- Instructions to follow: Copy out every line of text in the listing below word for word, omitting the pictures from your answer.

(The records Opens)

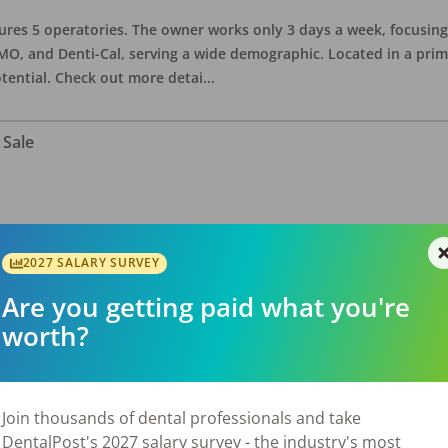
eatures 5 operatories. The owner works only 3 days a week, focusi
O, and Denti-Cal, serving a wide demographic. Located in a prime 
tential. Check out more detai
...
 Sale
ate asking price is $575,000. The office has 3 operatories and 1,254
sional building with no other tenants. Located in a stand alone p
2027 SALARY SURVEY
eries, restaurants, salons, and v
...
Are you getting paid what you're
worth?
 Sale
Join thousands of dental professionals and take
DentalPost's 2027 salary survey - the industry's most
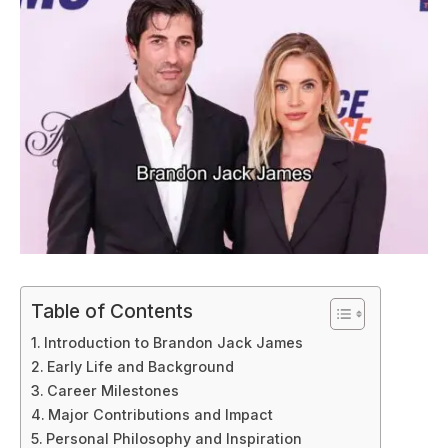
Table of Contents
Introduction to Brandon Jack James
Early Life and Background
Career Milestones
Major Contributions and Impact
Personal Philosophy and Inspiration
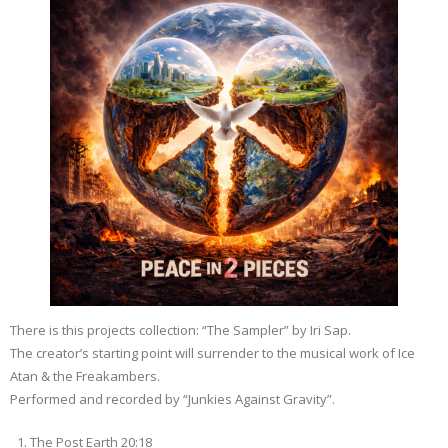
There is this projects collection: “The Sampler” by Iri Sap.
The creator’s starting point will surrender to the musical work of Ice
Atan & the Freakambers.
Performed and recorded by “Junkies Against Gravity”.
The Post Earth 20:18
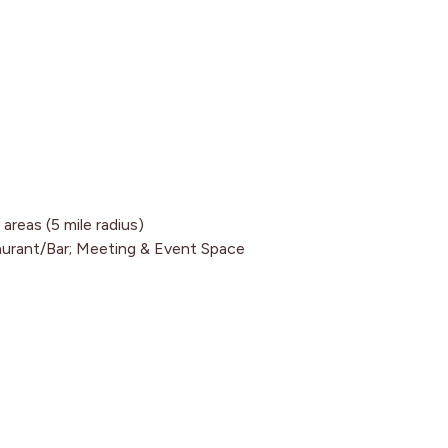
reas (5 mile radius)
aurant/Bar; Meeting & Event Space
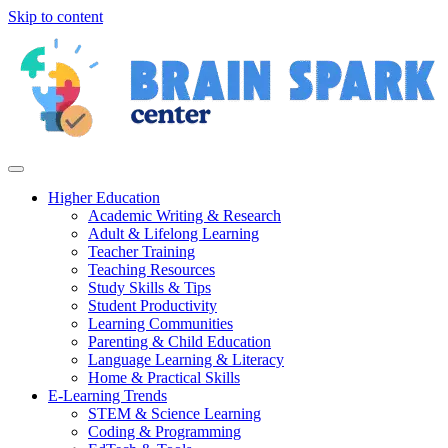
Skip to content
Higher Education
Academic Writing & Research
Adult & Lifelong Learning
Teacher Training
Teaching Resources
Study Skills & Tips
Student Productivity
Learning Communities
Parenting & Child Education
Language Learning & Literacy
Home & Practical Skills
E-Learning Trends
STEM & Science Learning
Coding & Programming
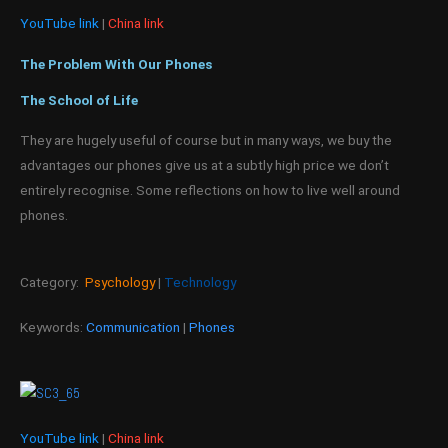
YouTube link
|
China link
The Problem With Our Phones
The School of Life
They are hugely useful of course but in many ways, we buy the
advantages our phones give us at a subtly high price we don’t
entirely recognise. Some reflections on how to live well around
phones.
Category:
Psychology
|
Technology
Keywords:
Communication
|
Phones
YouTube link
|
China link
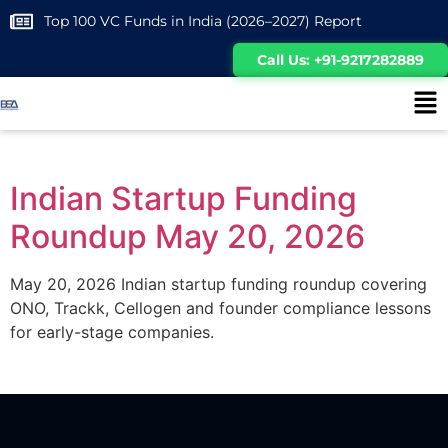
Top 100 VC Funds in India (2026–2027) Report
Call Us: +91-9217282889
Indian Startup Funding
Roundup May 20, 2026
May 20, 2026 Indian startup funding roundup covering
ONO, Trackk, Cellogen and founder compliance lessons
for early-stage companies.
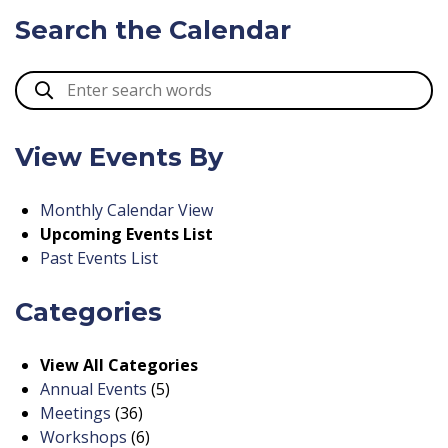
Search the Calendar
View Events By
Monthly Calendar View
Upcoming Events List
Past Events List
Categories
View All Categories
Annual Events
(5)
Meetings
(36)
Workshops
(6)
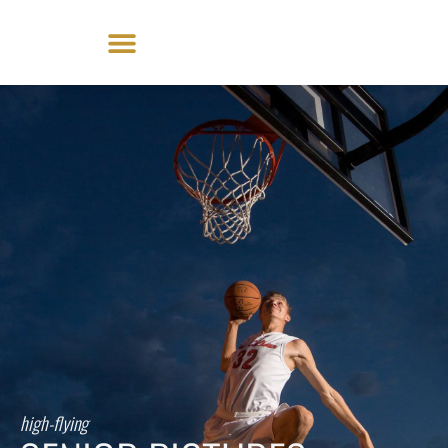
Skip
to
content
high-flying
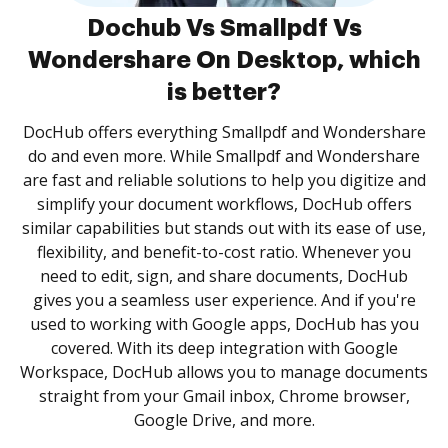
Dochub Vs Smallpdf Vs
Wondershare On Desktop, which
is better?
DocHub offers everything Smallpdf and Wondershare
do and even more. While Smallpdf and Wondershare
are fast and reliable solutions to help you digitize and
simplify your document workflows, DocHub offers
similar capabilities but stands out with its ease of use,
flexibility, and benefit-to-cost ratio. Whenever you
need to edit, sign, and share documents, DocHub
gives you a seamless user experience. And if you're
used to working with Google apps, DocHub has you
covered. With its deep integration with Google
Workspace, DocHub allows you to manage documents
straight from your Gmail inbox, Chrome browser,
Google Drive, and more.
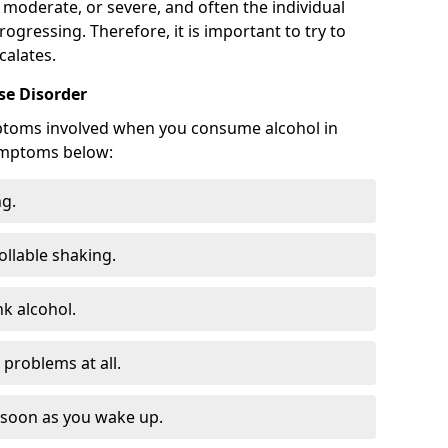
 moderate, or severe, and often the individual
rogressing. Therefore, it is important to try to
calates.
e Disorder
ptoms involved when you consume alcohol in
ymptoms below:
ng.
ollable shaking.
k alcohol.
problems at all.
s soon as you wake up.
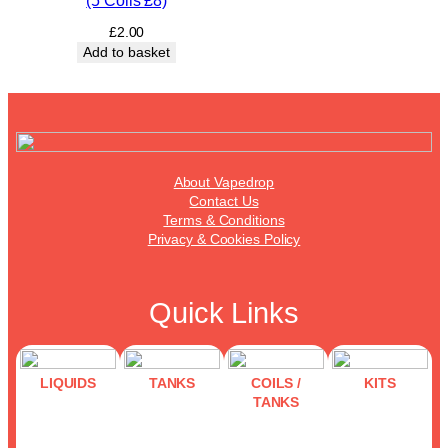
(5 Coils £8)
£
2.00
Add to basket
About Vapedrop
Contact Us
Terms & Conditions
Privacy & Cookies Policy
Quick Links
LIQUIDS
TANKS
COILS /
KITS
TANKS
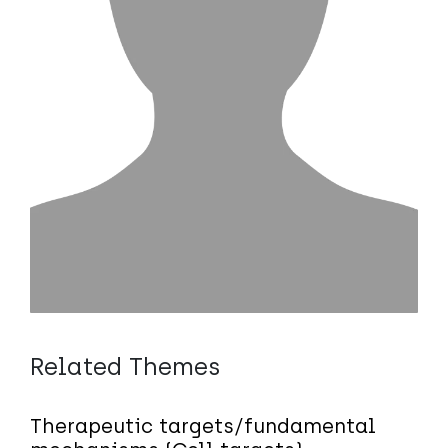
Related Themes
Therapeutic targets/fundamental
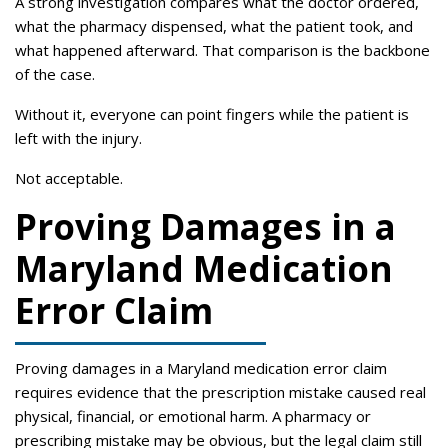
A strong investigation compares what the doctor ordered,
what the pharmacy dispensed, what the patient took, and
what happened afterward. That comparison is the backbone
of the case.
Without it, everyone can point fingers while the patient is
left with the injury.
Not acceptable.
Proving Damages in a
Maryland Medication
Error Claim
Proving damages in a Maryland medication error claim
requires evidence that the prescription mistake caused real
physical, financial, or emotional harm. A pharmacy or
prescribing mistake may be obvious, but the legal claim still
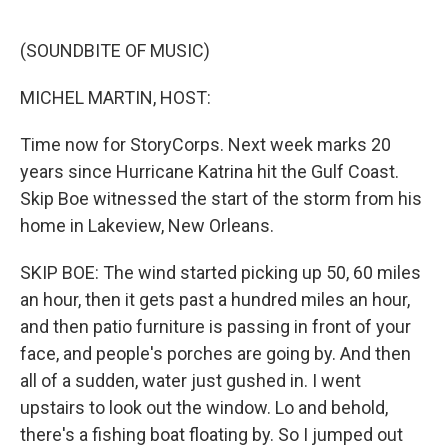
o
r
I
k
n
(SOUNDBITE OF MUSIC)
MICHEL MARTIN, HOST:
Time now for StoryCorps. Next week marks 20
years since Hurricane Katrina hit the Gulf Coast.
Skip Boe witnessed the start of the storm from his
home in Lakeview, New Orleans.
SKIP BOE: The wind started picking up 50, 60 miles
an hour, then it gets past a hundred miles an hour,
and then patio furniture is passing in front of your
face, and people's porches are going by. And then
all of a sudden, water just gushed in. I went
upstairs to look out the window. Lo and behold,
there's a fishing boat floating by. So I jumped out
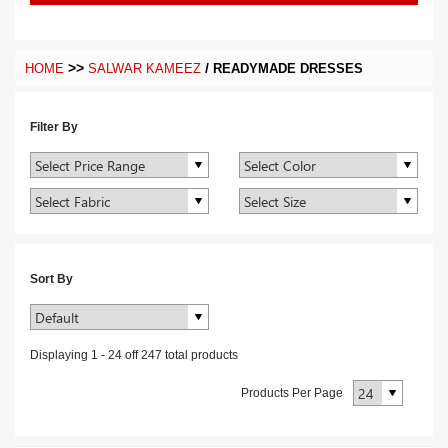
>>
/
HOME
SALWAR KAMEEZ
READYMADE DRESSES
Filter By
Sort By
Displaying
1
-
24
off
247
total products
Products Per Page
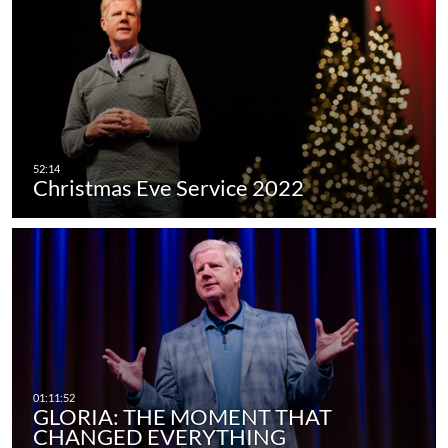
Christmas Eve Service 2022
GLORIA: THE MOMENT THAT
CHANGED EVERYTHING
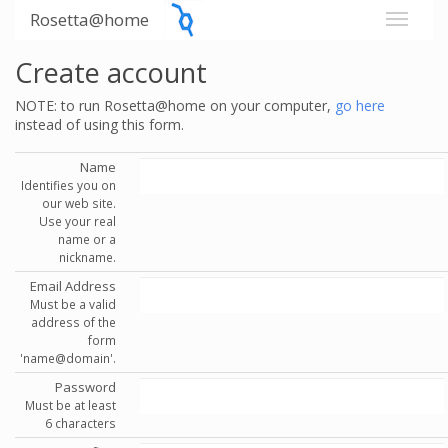
Rosetta@home
Create account
NOTE: to run Rosetta@home on your computer,
go here
instead of using this form.
Name
Identifies you on
our web site.
Use your real
name or a
nickname.
Email Address
Must be a valid
address of the
form
'name@domain'.
Password
Must be at least
6 characters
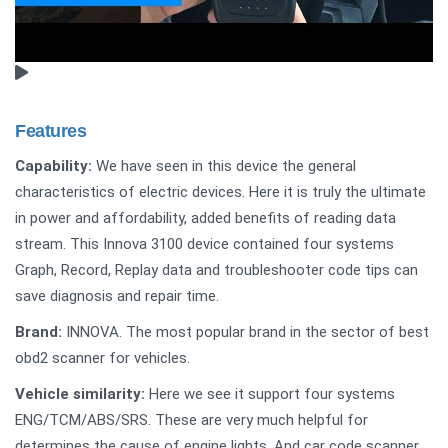
Features
Capability:
We have seen in this device the general
characteristics of electric devices. Here it is truly the ultimate
in power and affordability, added benefits of reading data
stream. This Innova 3100 device contained four systems
Graph, Record, Replay data and troubleshooter code tips can
save diagnosis and repair time.
Brand:
INNOVA. The most popular brand in the sector of best
obd2 scanner for vehicles.
Vehicle similarity:
Here we see it support four systems
ENG/TCM/ABS/SRS. These are very much helpful for
determines the cause of engine lights. And car code scanner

(The records Closes)

- Response to the task:
eatures 5 operatories. The owner works only 3 days a week, focusi
O, and Denti-Cal, serving a wide demographic. Located in a prime 
tential. Check out more detai
...
 Sale
ate asking price is $575,000. The office has 3 operatories and 1,254
sional building with no other tenants. Located in a stand alone p
2027 SALARY SURVEY
eries, restaurants, salons, and v
...
Are you getting paid what you're
worth?
 Sale
Join thousands of dental professionals and take
DentalPost's 2027 salary survey - the industry's most
Table of Contents
Introduction to Brandon Jack James
Early Life and Background
Career Milestones
Major Contributions and Impact
Personal Philosophy and Inspiration
There is this projects collection: “The Sampler” by Iri Sap.
The creator’s starting point will surrender to the musical work of Ice
Atan & the Freakambers.
Performed and recorded by “Junkies Against Gravity”.
The Post Earth 20:18
reas (5 mile radius)
aurant/Bar; Meeting & Event Space
Skip to content
Higher Education
Academic Writing & Research
Adult & Lifelong Learning
Teacher Training
Teaching Resources
Study Skills & Tips
Student Productivity
Learning Communities
Parenting & Child Education
Language Learning & Literacy
Home & Practical Skills
E-Learning Trends
STEM & Science Learning
Coding & Programming
YouTube link
|
China link
The Problem With Our Phones
The School of Life
They are hugely useful of course but in many ways, we buy the
advantages our phones give us at a subtly high price we don’t
entirely recognise. Some reflections on how to live well around
phones.
Category:
Psychology
|
Technology
Keywords:
Communication
|
Phones
YouTube link
|
China link
Top 100 VC Funds in India (2026–2027) Report
Call Us: +91-9217282889
Indian Startup Funding
Roundup May 20, 2026
May 20, 2026 Indian startup funding roundup covering
ONO, Trackk, Cellogen and founder compliance lessons
for early-stage companies.
Search the Calendar
View Events By
Monthly Calendar View
Upcoming Events List
Past Events List
Categories
View All Categories
Annual Events
(5)
Meetings
(36)
Workshops
(6)
Skip
to
content
high-flying
Dochub Vs Smallpdf Vs
Wondershare On Desktop, which
is better?
DocHub offers everything Smallpdf and Wondershare
do and even more. While Smallpdf and Wondershare
are fast and reliable solutions to help you digitize and
simplify your document workflows, DocHub offers
similar capabilities but stands out with its ease of use,
flexibility, and benefit-to-cost ratio. Whenever you
need to edit, sign, and share documents, DocHub
gives you a seamless user experience. And if you're
used to working with Google apps, DocHub has you
covered. With its deep integration with Google
Workspace, DocHub allows you to manage documents
straight from your Gmail inbox, Chrome browser,
Google Drive, and more.
 moderate, or severe, and often the individual
rogressing. Therefore, it is important to try to
calates.
e Disorder
ptoms involved when you consume alcohol in
ymptoms below:
ng.
ollable shaking.
k alcohol.
problems at all.
s soon as you wake up.
(5 Coils £8)
£
2.00
Add to basket
About Vapedrop
Contact Us
Terms & Conditions
Privacy & Cookies Policy
Quick Links
LIQUIDS
TANKS
COILS /
KITS
TANKS
Related Themes
Therapeutic targets/fundamental
A strong investigation compares what the doctor ordered,
what the pharmacy dispensed, what the patient took, and
what happened afterward. That comparison is the backbone
of the case.
Without it, everyone can point fingers while the patient is
left with the injury.
Not acceptable.
Proving Damages in a
Maryland Medication
Error Claim
Proving damages in a Maryland medication error claim
requires evidence that the prescription mistake caused real
physical, financial, or emotional harm. A pharmacy or
prescribing mistake may be obvious, but the legal claim still
o
r
I
k
n
(SOUNDBITE OF MUSIC)
MICHEL MARTIN, HOST:
Time now for StoryCorps. Next week marks 20
years since Hurricane Katrina hit the Gulf Coast.
Skip Boe witnessed the start of the storm from his
home in Lakeview, New Orleans.
SKIP BOE: The wind started picking up 50, 60 miles
an hour, then it gets past a hundred miles an hour,
and then patio furniture is passing in front of your
face, and people's porches are going by. And then
all of a sudden, water just gushed in. I went
upstairs to look out the window. Lo and behold,
there's a fishing boat floating by. So I jumped out
>>
/
HOME
SALWAR KAMEEZ
READYMADE DRESSES
Filter By
Sort By
Displaying
1
-
24
off
247
total products
Products Per Page
Christmas Eve Service 2022
GLORIA: THE MOMENT THAT
CHANGED EVERYTHING
Rosetta@home
Create account
NOTE: to run Rosetta@home on your computer,
go here
instead of using this form.
Name
Identifies you on
our web site.
Use your real
name or a
nickname.
Email Address
Must be a valid
address of the
form
'name@domain'.
Password
Must be at least
6 characters
Features
Capability:
We have seen in this device the general
characteristics of electric devices. Here it is truly the ultimate
in power and affordability, added benefits of reading data
stream. This Innova 3100 device contained four systems
Graph, Record, Replay data and troubleshooter code tips can
save diagnosis and repair time.
Brand:
INNOVA. The most popular brand in the sector of best
obd2 scanner for vehicles.
Vehicle similarity:
Here we see it support four systems
ENG/TCM/ABS/SRS. These are very much helpful for
determines the cause of engine lights. And car code scanner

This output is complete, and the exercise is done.